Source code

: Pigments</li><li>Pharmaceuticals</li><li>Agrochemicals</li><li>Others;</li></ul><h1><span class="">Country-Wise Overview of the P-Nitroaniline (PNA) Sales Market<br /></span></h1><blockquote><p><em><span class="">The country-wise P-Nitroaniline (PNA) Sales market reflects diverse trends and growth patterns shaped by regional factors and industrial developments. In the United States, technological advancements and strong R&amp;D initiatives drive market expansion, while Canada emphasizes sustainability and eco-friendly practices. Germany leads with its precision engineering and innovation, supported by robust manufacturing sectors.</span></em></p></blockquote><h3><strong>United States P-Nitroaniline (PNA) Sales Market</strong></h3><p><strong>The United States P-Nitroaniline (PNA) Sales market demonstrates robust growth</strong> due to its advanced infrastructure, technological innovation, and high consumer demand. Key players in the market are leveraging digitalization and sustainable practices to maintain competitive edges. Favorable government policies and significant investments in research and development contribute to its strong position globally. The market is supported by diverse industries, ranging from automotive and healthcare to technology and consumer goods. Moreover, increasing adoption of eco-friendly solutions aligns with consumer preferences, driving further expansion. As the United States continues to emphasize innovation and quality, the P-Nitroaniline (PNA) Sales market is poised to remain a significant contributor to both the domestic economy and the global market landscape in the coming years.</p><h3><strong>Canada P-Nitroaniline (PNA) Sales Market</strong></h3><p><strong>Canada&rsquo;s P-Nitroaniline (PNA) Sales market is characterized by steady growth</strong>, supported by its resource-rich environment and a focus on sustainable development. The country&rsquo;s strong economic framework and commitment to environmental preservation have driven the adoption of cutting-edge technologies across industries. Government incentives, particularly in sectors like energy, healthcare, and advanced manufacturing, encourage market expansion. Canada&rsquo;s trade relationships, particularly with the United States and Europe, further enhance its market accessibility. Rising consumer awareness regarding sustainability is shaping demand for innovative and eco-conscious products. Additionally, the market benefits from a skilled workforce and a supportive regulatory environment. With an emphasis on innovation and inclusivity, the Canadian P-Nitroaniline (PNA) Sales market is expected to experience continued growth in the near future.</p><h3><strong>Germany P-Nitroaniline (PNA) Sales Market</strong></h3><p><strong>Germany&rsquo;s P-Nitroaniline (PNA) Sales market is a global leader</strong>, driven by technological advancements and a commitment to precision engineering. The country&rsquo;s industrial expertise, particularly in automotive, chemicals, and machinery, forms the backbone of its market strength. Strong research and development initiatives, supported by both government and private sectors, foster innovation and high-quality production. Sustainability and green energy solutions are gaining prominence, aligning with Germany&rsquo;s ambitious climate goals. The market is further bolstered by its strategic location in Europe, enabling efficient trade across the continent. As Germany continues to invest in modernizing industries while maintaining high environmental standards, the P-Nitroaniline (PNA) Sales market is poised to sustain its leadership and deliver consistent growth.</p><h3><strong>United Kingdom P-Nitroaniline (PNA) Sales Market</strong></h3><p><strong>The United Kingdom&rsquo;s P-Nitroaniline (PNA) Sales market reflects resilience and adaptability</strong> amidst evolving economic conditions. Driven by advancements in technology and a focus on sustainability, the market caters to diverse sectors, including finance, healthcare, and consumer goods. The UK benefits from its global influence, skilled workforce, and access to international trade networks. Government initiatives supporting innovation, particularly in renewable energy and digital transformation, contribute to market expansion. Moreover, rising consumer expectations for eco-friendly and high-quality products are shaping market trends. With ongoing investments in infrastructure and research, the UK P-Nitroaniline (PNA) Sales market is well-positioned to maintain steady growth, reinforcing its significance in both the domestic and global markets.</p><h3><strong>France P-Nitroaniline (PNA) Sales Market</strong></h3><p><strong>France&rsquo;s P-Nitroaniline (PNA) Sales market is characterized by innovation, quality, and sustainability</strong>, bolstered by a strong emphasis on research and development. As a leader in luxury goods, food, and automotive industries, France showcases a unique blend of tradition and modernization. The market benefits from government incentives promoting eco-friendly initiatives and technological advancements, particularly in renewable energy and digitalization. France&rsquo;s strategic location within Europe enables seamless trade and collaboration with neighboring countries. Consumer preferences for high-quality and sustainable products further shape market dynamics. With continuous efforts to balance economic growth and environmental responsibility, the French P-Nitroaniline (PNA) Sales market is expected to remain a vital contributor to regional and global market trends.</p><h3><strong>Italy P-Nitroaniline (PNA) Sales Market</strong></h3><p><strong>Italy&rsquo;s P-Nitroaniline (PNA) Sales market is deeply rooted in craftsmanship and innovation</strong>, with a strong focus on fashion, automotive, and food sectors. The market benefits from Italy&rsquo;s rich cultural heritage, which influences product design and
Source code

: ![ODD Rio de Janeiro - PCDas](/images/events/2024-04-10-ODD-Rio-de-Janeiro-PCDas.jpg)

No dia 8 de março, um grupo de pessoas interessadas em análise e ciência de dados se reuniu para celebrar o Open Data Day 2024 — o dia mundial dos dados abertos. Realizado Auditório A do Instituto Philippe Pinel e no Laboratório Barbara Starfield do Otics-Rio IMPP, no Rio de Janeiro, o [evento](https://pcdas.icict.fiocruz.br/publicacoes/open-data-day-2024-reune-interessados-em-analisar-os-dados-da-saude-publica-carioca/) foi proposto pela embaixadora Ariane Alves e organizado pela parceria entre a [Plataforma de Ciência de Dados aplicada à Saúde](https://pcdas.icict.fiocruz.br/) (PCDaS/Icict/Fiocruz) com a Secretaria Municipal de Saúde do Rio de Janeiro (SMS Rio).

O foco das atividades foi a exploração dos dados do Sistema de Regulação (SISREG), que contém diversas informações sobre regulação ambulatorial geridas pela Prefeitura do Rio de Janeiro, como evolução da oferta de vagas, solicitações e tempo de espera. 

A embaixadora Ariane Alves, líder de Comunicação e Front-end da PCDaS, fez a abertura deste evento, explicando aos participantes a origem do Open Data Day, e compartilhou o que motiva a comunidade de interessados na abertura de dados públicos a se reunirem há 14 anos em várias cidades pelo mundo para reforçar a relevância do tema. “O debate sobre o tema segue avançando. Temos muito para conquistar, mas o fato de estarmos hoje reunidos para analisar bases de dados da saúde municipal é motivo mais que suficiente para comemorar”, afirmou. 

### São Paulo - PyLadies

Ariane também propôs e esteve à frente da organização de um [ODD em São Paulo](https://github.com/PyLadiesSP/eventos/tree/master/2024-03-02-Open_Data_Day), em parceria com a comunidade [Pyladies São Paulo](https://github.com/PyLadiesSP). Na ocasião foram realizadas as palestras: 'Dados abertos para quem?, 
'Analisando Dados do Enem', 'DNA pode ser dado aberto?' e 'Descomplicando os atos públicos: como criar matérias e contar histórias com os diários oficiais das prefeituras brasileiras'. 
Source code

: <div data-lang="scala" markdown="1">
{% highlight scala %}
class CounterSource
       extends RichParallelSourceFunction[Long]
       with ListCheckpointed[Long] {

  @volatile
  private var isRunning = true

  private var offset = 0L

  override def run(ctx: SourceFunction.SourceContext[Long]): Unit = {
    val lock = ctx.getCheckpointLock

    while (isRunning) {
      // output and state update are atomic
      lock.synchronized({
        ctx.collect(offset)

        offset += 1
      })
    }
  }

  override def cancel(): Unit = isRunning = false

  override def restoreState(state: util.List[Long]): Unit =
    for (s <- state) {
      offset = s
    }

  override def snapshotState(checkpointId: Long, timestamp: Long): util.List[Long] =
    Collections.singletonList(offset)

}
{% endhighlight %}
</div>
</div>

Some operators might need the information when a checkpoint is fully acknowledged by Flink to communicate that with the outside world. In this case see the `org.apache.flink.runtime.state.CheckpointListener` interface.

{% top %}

(How to complete this task) Can you reproduce each of the records above, character for character, with nothing left out or changed?

(Result below)
Source code

: Pigments</li><li>Pharmaceuticals</li><li>Agrochemicals</li><li>Others;</li></ul><h1><span class="">Country-Wise Overview of the P-Nitroaniline (PNA) Sales Market<br /></span></h1><blockquote><p><em><span class="">The country-wise P-Nitroaniline (PNA) Sales market reflects diverse trends and growth patterns shaped by regional factors and industrial developments. In the United States, technological advancements and strong R&amp;D initiatives drive market expansion, while Canada emphasizes sustainability and eco-friendly practices. Germany leads with its precision engineering and innovation, supported by robust manufacturing sectors.</span></em></p></blockquote><h3><strong>United States P-Nitroaniline (PNA) Sales Market</strong></h3><p><strong>The United States P-Nitroaniline (PNA) Sales market demonstrates robust growth</strong> due to its advanced infrastructure, technological innovation, and high consumer demand. Key players in the market are leveraging digitalization and sustainable practices to maintain competitive edges. Favorable government policies and significant investments in research and development contribute to its strong position globally. The market is supported by diverse industries, ranging from automotive and healthcare to technology and consumer goods. Moreover, increasing adoption of eco-friendly solutions aligns with consumer preferences, driving further expansion. As the United States continues to emphasize innovation and quality, the P-Nitroaniline (PNA) Sales market is poised to remain a significant contributor to both the domestic economy and the global market landscape in the coming years.</p><h3><strong>Canada P-Nitroaniline (PNA) Sales Market</strong></h3><p><strong>Canada&rsquo;s P-Nitroaniline (PNA) Sales market is characterized by steady growth</strong>, supported by its resource-rich environment and a focus on sustainable development. The country&rsquo;s strong economic framework and commitment to environmental preservation have driven the adoption of cutting-edge technologies across industries. Government incentives, particularly in sectors like energy, healthcare, and advanced manufacturing, encourage market expansion. Canada&rsquo;s trade relationships, particularly with the United States and Europe, further enhance its market accessibility. Rising consumer awareness regarding sustainability is shaping demand for innovative and eco-conscious products. Additionally, the market benefits from a skilled workforce and a supportive regulatory environment. With an emphasis on innovation and inclusivity, the Canadian P-Nitroaniline (PNA) Sales market is expected to experience continued growth in the near future.</p><h3><strong>Germany P-Nitroaniline (PNA) Sales Market</strong></h3><p><strong>Germany&rsquo;s P-Nitroaniline (PNA) Sales market is a global leader</strong>, driven by technological advancements and a commitment to precision engineering. The country&rsquo;s industrial expertise, particularly in automotive, chemicals, and machinery, forms the backbone of its market strength. Strong research and development initiatives, supported by both government and private sectors, foster innovation and high-quality production. Sustainability and green energy solutions are gaining prominence, aligning with Germany&rsquo;s ambitious climate goals. The market is further bolstered by its strategic location in Europe, enabling efficient trade across the continent. As Germany continues to invest in modernizing industries while maintaining high environmental standards, the P-Nitroaniline (PNA) Sales market is poised to sustain its leadership and deliver consistent growth.</p><h3><strong>United Kingdom P-Nitroaniline (PNA) Sales Market</strong></h3><p><strong>The United Kingdom&rsquo;s P-Nitroaniline (PNA) Sales market reflects resilience and adaptability</strong> amidst evolving economic conditions. Driven by advancements in technology and a focus on sustainability, the market caters to diverse sectors, including finance, healthcare, and consumer goods. The UK benefits from its global influence, skilled workforce, and access to international trade networks. Government initiatives supporting innovation, particularly in renewable energy and digital transformation, contribute to market expansion. Moreover, rising consumer expectations for eco-friendly and high-quality products are shaping market trends. With ongoing investments in infrastructure and research, the UK P-Nitroaniline (PNA) Sales market is well-positioned to maintain steady growth, reinforcing its significance in both the domestic and global markets.</p><h3><strong>France P-Nitroaniline (PNA) Sales Market</strong></h3><p><strong>France&rsquo;s P-Nitroaniline (PNA) Sales market is characterized by innovation, quality, and sustainability</strong>, bolstered by a strong emphasis on research and development. As a leader in luxury goods, food, and automotive industries, France showcases a unique blend of tradition and modernization. The market benefits from government incentives promoting eco-friendly initiatives and technological advancements, particularly in renewable energy and digitalization. France&rsquo;s strategic location within Europe enables seamless trade and collaboration with neighboring countries. Consumer preferences for high-quality and sustainable products further shape market dynamics. With continuous efforts to balance economic growth and environmental responsibility, the French P-Nitroaniline (PNA) Sales market is expected to remain a vital contributor to regional and global market trends.</p><h3><strong>Italy P-Nitroaniline (PNA) Sales Market</strong></h3><p><strong>Italy&rsquo;s P-Nitroaniline (PNA) Sales market is deeply rooted in craftsmanship and innovation</strong>, with a strong focus on fashion, automotive, and food sectors. The market benefits from Italy&rsquo;s rich cultural heritage, which influences product design and
Source code

: ![ODD Rio de Janeiro - PCDas](/images/events/2024-04-10-ODD-Rio-de-Janeiro-PCDas.jpg)

No dia 8 de março, um grupo de pessoas interessadas em análise e ciência de dados se reuniu para celebrar o Open Data Day 2024 — o dia mundial dos dados abertos. Realizado Auditório A do Instituto Philippe Pinel e no Laboratório Barbara Starfield do Otics-Rio IMPP, no Rio de Janeiro, o [evento](https://pcdas.icict.fiocruz.br/publicacoes/open-data-day-2024-reune-interessados-em-analisar-os-dados-da-saude-publica-carioca/) foi proposto pela embaixadora Ariane Alves e organizado pela parceria entre a [Plataforma de Ciência de Dados aplicada à Saúde](https://pcdas.icict.fiocruz.br/) (PCDaS/Icict/Fiocruz) com a Secretaria Municipal de Saúde do Rio de Janeiro (SMS Rio).

O foco das atividades foi a exploração dos dados do Sistema de Regulação (SISREG), que contém diversas informações sobre regulação ambulatorial geridas pela Prefeitura do Rio de Janeiro, como evolução da oferta de vagas, solicitações e tempo de espera. 

A embaixadora Ariane Alves, líder de Comunicação e Front-end da PCDaS, fez a abertura deste evento, explicando aos participantes a origem do Open Data Day, e compartilhou o que motiva a comunidade de interessados na abertura de dados públicos a se reunirem há 14 anos em várias cidades pelo mundo para reforçar a relevância do tema. “O debate sobre o tema segue avançando. Temos muito para conquistar, mas o fato de estarmos hoje reunidos para analisar bases de dados da saúde municipal é motivo mais que suficiente para comemorar”, afirmou. 

### São Paulo - PyLadies

Ariane também propôs e esteve à frente da organização de um [ODD em São Paulo](https://github.com/PyLadiesSP/eventos/tree/master/2024-03-02-Open_Data_Day), em parceria com a comunidade [Pyladies São Paulo](https://github.com/PyLadiesSP). Na ocasião foram realizadas as palestras: 'Dados abertos para quem?, 
'Analisando Dados do Enem', 'DNA pode ser dado aberto?' e 'Descomplicando os atos públicos: como criar matérias e contar histórias com os diários oficiais das prefeituras brasileiras'. 
Source code

: <div data-lang="scala" markdown="1">
{% highlight scala %}
class CounterSource
       extends RichParallelSourceFunction[Long]
       with ListCheckpointed[Long] {

  @volatile
  private var isRunning = true

  private var offset = 0L

  override def run(ctx: SourceFunction.SourceContext[Long]): Unit = {
    val lock = ctx.getCheckpointLock

    while (isRunning) {
      // output and state update are atomic
      lock.synchronized({
        ctx.collect(offset)

        offset += 1
      })
    }
  }

  override def cancel(): Unit = isRunning = false

  override def restoreState(state: util.List[Long]): Unit =
    for (s <- state) {
      offset = s
    }

  override def snapshotState(checkpointId: Long, timestamp: Long): util.List[Long] =
    Collections.singletonList(offset)

}
{% endhighlight %}
</div>
</div>

Some operators might need the information when a checkpoint is fully acknowledged by Flink to communicate that with the outside world. In this case see the `org.apache.flink.runtime.state.CheckpointListener` interface.

{% top %}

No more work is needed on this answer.